--- Input records Enclosed Below ---
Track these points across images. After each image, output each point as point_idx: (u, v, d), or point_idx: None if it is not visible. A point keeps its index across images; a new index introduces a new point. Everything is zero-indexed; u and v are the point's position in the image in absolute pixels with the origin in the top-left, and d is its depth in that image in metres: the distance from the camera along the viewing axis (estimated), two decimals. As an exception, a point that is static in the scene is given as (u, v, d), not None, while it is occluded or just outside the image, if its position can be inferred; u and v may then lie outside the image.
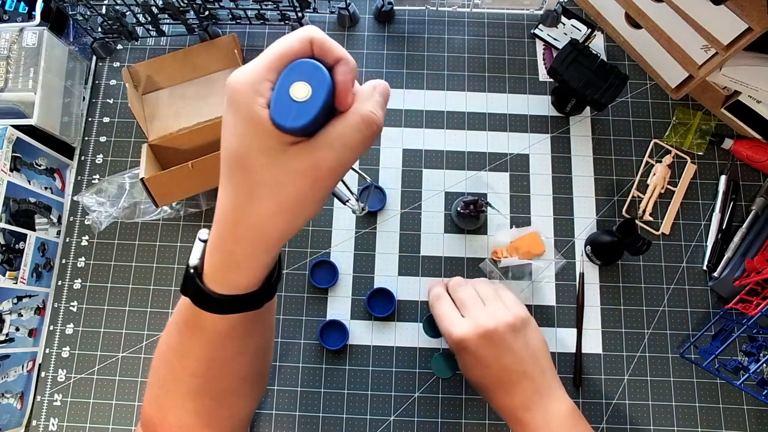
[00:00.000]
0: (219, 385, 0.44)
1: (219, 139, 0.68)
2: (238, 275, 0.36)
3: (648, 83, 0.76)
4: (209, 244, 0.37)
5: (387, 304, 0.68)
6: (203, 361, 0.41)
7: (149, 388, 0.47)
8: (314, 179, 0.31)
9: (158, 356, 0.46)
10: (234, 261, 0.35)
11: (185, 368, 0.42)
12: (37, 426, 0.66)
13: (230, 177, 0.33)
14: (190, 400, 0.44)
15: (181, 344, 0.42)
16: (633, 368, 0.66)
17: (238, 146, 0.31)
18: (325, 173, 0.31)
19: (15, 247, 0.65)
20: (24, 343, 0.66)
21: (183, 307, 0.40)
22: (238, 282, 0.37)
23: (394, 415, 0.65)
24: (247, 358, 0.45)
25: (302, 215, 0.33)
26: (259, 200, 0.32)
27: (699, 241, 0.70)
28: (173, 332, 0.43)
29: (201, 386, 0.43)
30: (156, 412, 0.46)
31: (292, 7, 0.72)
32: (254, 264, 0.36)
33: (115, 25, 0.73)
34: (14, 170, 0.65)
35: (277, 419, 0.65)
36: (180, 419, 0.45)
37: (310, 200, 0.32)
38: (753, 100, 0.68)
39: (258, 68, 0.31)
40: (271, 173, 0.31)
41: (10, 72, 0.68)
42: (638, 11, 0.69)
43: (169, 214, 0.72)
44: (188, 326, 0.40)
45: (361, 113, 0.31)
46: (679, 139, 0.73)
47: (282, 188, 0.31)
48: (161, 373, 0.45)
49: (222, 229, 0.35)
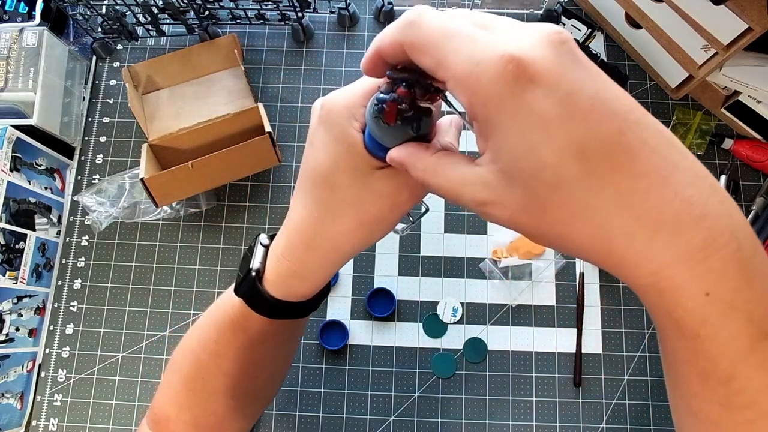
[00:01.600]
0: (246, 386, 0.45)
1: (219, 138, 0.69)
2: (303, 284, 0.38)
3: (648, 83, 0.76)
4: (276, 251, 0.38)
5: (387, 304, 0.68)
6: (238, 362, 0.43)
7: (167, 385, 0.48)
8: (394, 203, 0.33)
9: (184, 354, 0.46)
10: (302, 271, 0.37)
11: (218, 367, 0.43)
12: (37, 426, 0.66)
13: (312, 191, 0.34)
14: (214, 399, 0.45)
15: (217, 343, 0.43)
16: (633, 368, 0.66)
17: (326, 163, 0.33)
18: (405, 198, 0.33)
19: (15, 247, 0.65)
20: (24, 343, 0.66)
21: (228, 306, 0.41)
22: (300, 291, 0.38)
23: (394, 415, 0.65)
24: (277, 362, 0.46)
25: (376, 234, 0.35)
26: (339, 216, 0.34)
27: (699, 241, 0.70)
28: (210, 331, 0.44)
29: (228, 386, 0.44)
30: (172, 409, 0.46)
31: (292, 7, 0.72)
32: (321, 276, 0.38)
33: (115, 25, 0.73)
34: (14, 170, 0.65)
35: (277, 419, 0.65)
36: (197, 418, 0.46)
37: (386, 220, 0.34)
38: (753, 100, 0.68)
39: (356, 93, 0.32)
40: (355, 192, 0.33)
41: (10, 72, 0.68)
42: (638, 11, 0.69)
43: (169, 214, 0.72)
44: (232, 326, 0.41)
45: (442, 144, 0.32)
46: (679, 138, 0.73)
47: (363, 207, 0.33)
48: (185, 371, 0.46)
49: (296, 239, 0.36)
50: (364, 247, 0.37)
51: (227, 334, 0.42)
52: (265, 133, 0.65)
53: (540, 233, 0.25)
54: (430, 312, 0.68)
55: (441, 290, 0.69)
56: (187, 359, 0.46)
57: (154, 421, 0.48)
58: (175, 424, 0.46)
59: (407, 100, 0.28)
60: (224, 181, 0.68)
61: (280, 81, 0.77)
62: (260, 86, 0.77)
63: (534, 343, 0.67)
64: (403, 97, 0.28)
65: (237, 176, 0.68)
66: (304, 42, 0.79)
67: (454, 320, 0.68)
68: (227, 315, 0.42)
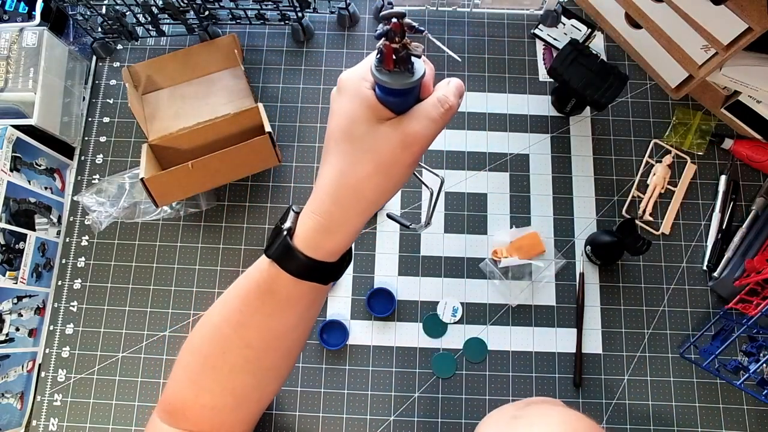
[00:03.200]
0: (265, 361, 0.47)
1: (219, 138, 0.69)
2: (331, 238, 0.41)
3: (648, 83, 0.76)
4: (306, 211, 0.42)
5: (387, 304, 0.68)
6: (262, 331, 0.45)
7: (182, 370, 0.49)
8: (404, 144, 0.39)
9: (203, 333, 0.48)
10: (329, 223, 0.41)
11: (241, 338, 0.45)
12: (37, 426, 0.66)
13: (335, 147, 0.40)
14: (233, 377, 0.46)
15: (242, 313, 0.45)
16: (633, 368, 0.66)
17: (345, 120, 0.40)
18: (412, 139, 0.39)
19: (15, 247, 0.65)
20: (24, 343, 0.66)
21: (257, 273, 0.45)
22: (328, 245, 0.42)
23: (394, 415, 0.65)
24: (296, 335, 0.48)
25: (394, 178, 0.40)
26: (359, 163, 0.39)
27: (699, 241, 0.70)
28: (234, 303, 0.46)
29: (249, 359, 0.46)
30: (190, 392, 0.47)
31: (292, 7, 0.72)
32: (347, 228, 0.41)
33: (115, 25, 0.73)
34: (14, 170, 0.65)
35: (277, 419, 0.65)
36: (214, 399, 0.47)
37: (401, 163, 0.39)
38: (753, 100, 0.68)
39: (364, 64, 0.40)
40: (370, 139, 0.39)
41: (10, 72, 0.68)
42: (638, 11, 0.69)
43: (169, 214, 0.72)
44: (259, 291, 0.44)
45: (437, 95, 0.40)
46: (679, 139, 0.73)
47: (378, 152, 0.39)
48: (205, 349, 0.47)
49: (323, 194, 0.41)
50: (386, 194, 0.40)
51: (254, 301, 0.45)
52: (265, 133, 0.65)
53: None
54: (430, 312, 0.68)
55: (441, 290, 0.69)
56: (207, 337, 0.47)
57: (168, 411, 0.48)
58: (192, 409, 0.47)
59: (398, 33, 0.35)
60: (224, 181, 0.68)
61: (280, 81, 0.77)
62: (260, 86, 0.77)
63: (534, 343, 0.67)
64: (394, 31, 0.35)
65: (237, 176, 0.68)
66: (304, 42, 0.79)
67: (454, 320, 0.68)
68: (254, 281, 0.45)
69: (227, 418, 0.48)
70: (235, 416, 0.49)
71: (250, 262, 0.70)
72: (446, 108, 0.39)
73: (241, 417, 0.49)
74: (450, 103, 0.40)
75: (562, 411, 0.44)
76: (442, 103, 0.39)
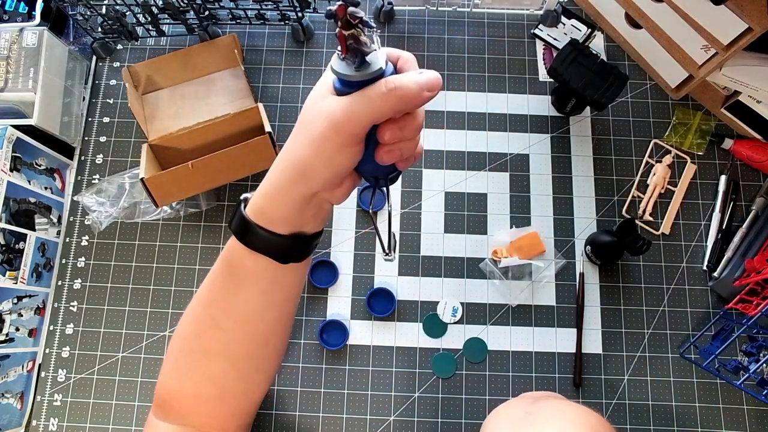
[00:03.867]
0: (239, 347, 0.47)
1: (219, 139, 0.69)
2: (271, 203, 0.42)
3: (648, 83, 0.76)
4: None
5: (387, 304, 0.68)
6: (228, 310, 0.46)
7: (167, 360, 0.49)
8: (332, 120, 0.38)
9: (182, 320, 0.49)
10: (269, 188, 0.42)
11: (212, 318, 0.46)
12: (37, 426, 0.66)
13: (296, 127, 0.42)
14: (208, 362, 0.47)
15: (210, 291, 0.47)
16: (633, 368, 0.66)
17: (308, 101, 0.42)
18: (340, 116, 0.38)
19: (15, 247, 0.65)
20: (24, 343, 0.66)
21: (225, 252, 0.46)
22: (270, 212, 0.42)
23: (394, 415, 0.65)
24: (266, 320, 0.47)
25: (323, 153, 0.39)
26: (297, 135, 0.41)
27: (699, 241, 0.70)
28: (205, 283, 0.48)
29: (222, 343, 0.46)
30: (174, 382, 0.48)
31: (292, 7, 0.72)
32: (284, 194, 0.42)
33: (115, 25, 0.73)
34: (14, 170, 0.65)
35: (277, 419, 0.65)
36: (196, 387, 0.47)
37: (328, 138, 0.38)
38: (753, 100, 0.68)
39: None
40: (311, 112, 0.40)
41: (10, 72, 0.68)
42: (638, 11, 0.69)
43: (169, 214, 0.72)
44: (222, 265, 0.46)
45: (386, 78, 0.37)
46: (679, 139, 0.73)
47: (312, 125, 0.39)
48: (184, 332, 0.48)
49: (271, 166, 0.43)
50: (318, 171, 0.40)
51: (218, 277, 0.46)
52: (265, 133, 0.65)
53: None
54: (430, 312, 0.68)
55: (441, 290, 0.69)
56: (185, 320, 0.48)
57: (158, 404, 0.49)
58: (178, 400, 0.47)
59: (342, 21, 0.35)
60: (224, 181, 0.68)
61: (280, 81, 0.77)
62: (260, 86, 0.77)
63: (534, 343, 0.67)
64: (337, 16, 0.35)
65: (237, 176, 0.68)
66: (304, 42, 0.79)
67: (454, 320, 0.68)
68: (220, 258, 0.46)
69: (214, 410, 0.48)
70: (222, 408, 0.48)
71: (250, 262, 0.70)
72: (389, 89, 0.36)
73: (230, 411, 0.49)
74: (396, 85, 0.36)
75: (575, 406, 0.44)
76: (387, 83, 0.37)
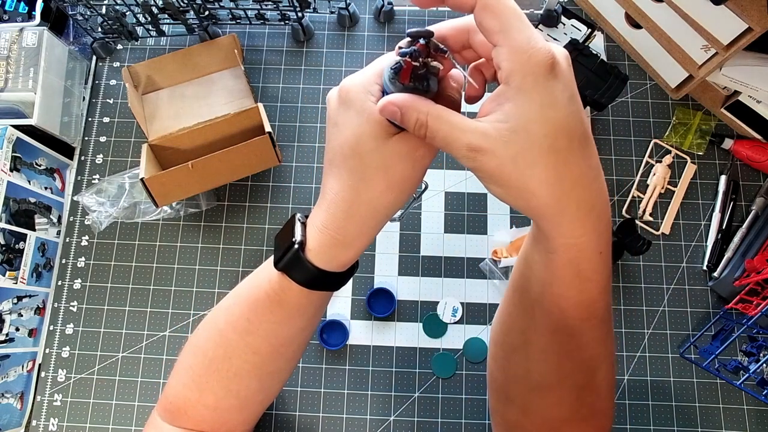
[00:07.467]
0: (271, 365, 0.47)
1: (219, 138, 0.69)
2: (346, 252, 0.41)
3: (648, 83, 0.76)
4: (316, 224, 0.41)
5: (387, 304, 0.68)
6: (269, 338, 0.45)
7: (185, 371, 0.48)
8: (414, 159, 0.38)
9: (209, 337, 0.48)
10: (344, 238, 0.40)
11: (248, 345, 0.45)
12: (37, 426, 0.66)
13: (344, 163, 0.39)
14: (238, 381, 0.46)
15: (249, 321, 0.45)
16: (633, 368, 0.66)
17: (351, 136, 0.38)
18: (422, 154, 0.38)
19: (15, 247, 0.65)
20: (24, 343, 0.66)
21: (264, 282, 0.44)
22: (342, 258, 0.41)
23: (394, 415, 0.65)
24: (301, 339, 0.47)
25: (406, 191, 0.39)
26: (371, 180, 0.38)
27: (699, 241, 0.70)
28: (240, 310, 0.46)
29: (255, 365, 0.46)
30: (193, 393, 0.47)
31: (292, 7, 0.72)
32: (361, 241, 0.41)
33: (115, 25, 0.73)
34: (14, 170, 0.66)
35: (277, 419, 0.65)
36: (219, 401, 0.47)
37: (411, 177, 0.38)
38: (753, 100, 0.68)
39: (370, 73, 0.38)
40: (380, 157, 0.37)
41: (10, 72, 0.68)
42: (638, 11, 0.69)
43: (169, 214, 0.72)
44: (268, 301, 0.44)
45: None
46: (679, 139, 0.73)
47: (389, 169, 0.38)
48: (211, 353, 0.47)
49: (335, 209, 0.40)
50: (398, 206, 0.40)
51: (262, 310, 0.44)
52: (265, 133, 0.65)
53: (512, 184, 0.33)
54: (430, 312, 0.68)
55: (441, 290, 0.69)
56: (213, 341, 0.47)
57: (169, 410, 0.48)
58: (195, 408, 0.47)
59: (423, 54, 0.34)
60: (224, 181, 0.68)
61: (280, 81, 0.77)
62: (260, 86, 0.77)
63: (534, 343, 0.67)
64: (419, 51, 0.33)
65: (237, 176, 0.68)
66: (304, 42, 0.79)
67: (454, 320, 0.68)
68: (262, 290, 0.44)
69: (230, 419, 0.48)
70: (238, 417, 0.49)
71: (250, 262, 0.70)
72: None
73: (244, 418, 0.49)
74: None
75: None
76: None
--- End of Enclosed Input records ---
Work order: With pictures removed, write out exactly each line of the entries from the first through the line that holds "45: (361, 113, 0.31)".

Response to the task:
Track these points across images. After each image, output each point as point_idx: (u, v, d), or point_idx: None if it is not visible. A point keeps its index across images; a new index introduces a new point. Everything is zero-indexed; u and v are the point's position in the image in absolute pixels with the origin in the top-left, and d is its depth in that image in metres: the distance from the camera along the viewing axis (estimated), two decimals. As an exception, a point that is static in the scene is given as (u, v, d), not None, while it is occluded or just outside the image, if its position can be inferred; u and v may then lie outside the image.
[00:00.000]
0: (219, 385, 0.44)
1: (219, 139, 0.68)
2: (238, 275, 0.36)
3: (648, 83, 0.76)
4: (209, 244, 0.37)
5: (387, 304, 0.68)
6: (203, 361, 0.41)
7: (149, 388, 0.47)
8: (314, 179, 0.31)
9: (158, 356, 0.46)
10: (234, 261, 0.35)
11: (185, 368, 0.42)
12: (37, 426, 0.66)
13: (230, 177, 0.33)
14: (190, 400, 0.44)
15: (181, 344, 0.42)
16: (633, 368, 0.66)
17: (238, 146, 0.31)
18: (325, 173, 0.31)
19: (15, 247, 0.65)
20: (24, 343, 0.66)
21: (183, 307, 0.40)
22: (238, 282, 0.37)
23: (394, 415, 0.65)
24: (247, 358, 0.45)
25: (302, 215, 0.33)
26: (259, 200, 0.32)
27: (699, 241, 0.70)
28: (173, 332, 0.43)
29: (201, 386, 0.43)
30: (156, 412, 0.46)
31: (292, 7, 0.72)
32: (254, 264, 0.36)
33: (115, 25, 0.73)
34: (14, 170, 0.65)
35: (277, 419, 0.65)
36: (180, 419, 0.45)
37: (310, 200, 0.32)
38: (753, 100, 0.68)
39: (258, 68, 0.31)
40: (271, 173, 0.31)
41: (10, 72, 0.68)
42: (638, 11, 0.69)
43: (169, 214, 0.72)
44: (188, 326, 0.40)
45: (361, 113, 0.31)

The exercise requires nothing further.